Erie County Convicted 11 People of Violating a Law Ruled Unconstitutional Over 20 Years Ago by Federal Court
by Kevin Bliss
Erie County, New York, wrongfully convicted 11 people under a law that was ruled unconstitutional over 20 years ago — yet is still listed in the state’s penal code and being enforced.
District Attorney John J. Flynn stated that the county never received notification sent out by then-State Attorney General Dennis Vacco announcing that the U.S. District Court ruled the statute governing the dissemination of indecent material to minors via the internet, N.Y. Penal Law § 235.21(3), overly broad and violates the Commerce Clause of the U.S. Constitution and ordered a permanent injunction barring enforcement of the statute.
This situation came to light when Cameron Stroke, a West Seneca resident, was suspected of child exploitation in 2011. Investigators requested a search warrant for Stroke’s home premised on a violation of the statute in question. Stroke’s laptop and other material were confiscated by the state police and turned over to the FBI when it was determined that it would become a federal investigation.

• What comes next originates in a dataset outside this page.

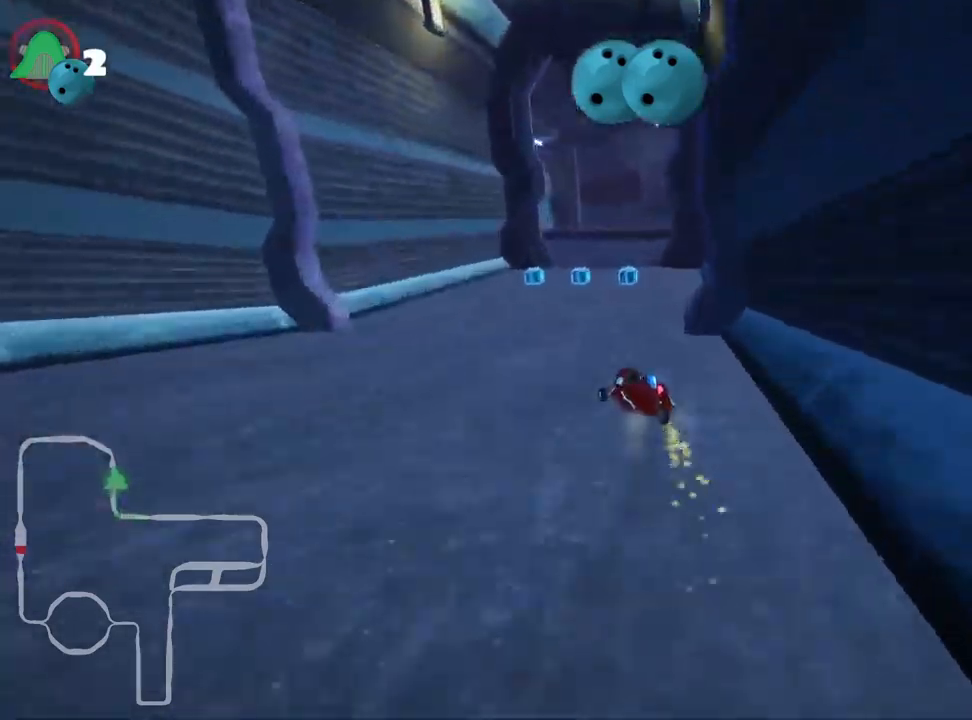
{"keys": ["right", "skid", "up"], "events": [[166, "left", "down"], [433, "right", "down"], [483, "left", "up"]]}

Stroke’s attorney, James Harrington, entered a motion to have all of the evidence suppressed. He argued that the warrant was based on a law that Judge Loretta Preska ruled was unconstitutional in the 1997 case American Library Association v. Pataki, 969 F.Supp. 160 (S.D.N.Y. 1997), because it could potentially affect harmless communications.
When questioned, Flynn stated that the county had no record of ever receiving notification of the injunction. He said he was not even aware of it until he was subpoenaed in Stroke’s case. He said his office no longer enforces the statute and that he has sent letters to local police departments to discontinue charging under it as well. He said they would entertain legal attempts to overturn convictions based on violating the statute since 1997. Erie County has charged 25 people with violation of the statute since the ruling and convicted 11.
U.S. Magistrate Judge Hugh Scott, presiding in Stroke’s case, said, “Those convictions will continue, at least in Erie County, because the Erie County District Attorney’s Office essentially has declared that a 21-year-old statewide injunction does not apply to it.” He is also quoted as saying, “The court is, quite frankly, disturbed at the level of negligence, to be charitable, or passive aggressive defiance, that has occurred and continues to occur.”
Investigators contend that the warrants and charges were not issued in bad faith, instead they were completely unaware of the injunction and attempted to follow the law they believed was in place.
The wrongful convictions in Erie County have led to lawsuits being filed.